**TASK GOAL:** Reproduce each line of the entries that carries "feet".
━━ RECORD EXCERPTS
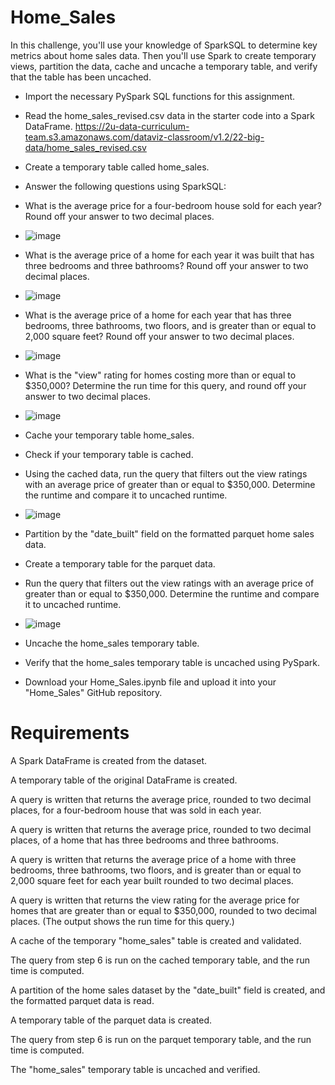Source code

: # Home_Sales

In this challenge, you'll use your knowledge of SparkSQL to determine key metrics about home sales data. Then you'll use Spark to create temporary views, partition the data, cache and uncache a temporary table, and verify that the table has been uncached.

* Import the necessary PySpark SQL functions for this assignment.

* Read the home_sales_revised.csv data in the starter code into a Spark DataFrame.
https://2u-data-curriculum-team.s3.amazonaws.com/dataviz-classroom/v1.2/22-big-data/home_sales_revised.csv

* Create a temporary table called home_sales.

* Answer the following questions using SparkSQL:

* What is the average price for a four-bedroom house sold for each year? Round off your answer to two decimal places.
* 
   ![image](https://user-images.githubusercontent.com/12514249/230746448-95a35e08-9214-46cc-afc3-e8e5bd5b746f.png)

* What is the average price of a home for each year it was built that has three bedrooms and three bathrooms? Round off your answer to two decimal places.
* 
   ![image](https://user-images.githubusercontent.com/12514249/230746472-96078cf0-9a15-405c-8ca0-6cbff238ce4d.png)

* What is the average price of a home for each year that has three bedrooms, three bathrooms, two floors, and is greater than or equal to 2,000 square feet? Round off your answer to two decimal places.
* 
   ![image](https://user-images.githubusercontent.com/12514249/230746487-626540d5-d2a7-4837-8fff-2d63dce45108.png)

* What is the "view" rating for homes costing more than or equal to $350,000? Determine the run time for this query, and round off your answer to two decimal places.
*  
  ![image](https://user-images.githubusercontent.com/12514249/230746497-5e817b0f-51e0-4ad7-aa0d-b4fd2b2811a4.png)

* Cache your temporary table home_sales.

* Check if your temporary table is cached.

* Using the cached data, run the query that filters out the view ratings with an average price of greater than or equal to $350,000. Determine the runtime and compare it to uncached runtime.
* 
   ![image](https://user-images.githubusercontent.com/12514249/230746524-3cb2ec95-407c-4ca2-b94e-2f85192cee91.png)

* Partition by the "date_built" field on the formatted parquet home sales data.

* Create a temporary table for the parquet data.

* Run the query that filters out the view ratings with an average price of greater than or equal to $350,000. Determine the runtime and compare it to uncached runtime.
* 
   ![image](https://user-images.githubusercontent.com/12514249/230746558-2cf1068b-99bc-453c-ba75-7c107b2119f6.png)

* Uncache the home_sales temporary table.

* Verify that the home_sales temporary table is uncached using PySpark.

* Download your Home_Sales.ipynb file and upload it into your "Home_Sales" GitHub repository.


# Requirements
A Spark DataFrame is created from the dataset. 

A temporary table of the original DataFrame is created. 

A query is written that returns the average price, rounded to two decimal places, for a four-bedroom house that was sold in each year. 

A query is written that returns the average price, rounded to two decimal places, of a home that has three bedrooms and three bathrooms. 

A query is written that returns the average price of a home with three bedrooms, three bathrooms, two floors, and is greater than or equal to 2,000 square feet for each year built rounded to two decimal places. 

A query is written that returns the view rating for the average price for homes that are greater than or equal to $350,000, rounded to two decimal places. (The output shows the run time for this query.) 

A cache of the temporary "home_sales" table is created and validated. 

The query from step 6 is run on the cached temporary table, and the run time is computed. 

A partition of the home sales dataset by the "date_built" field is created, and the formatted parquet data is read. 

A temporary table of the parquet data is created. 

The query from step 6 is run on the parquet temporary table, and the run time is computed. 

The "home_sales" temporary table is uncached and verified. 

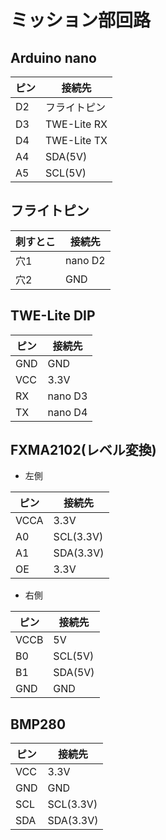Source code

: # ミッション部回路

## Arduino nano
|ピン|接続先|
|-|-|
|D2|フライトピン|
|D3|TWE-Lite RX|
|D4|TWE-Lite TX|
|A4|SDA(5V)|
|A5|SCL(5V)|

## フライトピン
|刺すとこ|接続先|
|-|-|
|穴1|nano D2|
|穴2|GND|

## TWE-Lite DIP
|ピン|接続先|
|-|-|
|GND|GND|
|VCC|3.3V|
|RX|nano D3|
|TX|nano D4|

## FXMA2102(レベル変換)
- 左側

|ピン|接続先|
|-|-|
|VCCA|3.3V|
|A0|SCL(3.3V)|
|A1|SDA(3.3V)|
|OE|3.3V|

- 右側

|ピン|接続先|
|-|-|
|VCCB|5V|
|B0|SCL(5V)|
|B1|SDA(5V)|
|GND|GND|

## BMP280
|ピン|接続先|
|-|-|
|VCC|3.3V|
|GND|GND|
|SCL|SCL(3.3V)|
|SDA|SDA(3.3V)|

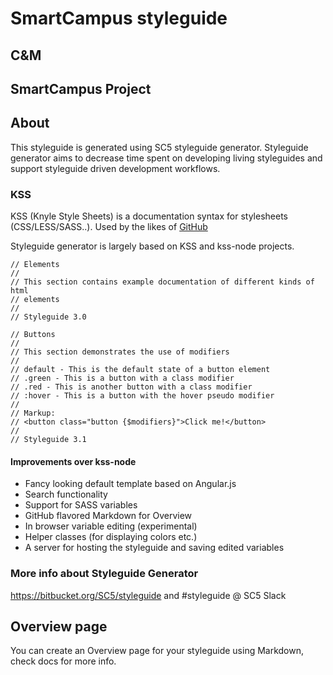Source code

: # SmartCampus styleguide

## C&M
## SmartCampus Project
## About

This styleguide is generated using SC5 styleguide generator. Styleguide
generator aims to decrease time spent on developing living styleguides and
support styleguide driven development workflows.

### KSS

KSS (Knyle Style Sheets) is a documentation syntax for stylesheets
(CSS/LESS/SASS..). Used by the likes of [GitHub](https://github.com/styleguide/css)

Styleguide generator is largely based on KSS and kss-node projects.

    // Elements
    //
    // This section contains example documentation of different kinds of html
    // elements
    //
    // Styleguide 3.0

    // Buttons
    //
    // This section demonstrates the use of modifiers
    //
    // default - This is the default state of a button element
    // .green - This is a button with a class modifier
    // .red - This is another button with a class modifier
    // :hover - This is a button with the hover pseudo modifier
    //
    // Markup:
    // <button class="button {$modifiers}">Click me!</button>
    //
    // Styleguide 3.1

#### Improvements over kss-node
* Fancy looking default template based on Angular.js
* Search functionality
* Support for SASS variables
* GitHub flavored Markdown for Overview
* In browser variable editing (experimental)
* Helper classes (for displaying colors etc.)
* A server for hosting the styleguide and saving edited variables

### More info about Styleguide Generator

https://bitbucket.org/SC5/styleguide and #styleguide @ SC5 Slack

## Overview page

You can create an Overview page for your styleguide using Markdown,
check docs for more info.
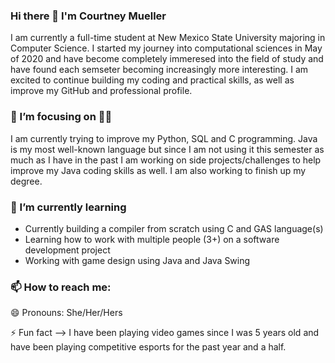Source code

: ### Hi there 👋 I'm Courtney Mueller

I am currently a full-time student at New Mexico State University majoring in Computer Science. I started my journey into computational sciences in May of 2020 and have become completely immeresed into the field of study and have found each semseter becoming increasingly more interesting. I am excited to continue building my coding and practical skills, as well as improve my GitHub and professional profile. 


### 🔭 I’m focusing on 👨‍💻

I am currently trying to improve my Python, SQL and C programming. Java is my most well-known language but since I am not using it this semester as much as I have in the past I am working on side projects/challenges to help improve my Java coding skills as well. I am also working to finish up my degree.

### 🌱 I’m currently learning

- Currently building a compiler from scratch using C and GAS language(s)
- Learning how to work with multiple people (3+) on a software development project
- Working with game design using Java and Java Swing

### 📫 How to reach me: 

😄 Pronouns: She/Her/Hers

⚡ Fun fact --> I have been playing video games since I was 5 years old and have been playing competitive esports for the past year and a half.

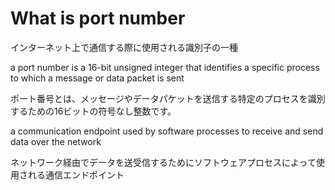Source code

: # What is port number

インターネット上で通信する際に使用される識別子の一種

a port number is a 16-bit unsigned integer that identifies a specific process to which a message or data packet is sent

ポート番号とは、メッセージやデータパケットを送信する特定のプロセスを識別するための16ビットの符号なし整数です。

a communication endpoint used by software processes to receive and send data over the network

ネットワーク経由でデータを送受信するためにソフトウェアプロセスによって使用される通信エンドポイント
━━━━
**RESPONSE:**
* What is the average price of a home for each year that has three bedrooms, three bathrooms, two floors, and is greater than or equal to 2,000 square feet? Round off your answer to two decimal places.
A query is written that returns the average price of a home with three bedrooms, three bathrooms, two floors, and is greater than or equal to 2,000 square feet for each year built rounded to two decimal places. 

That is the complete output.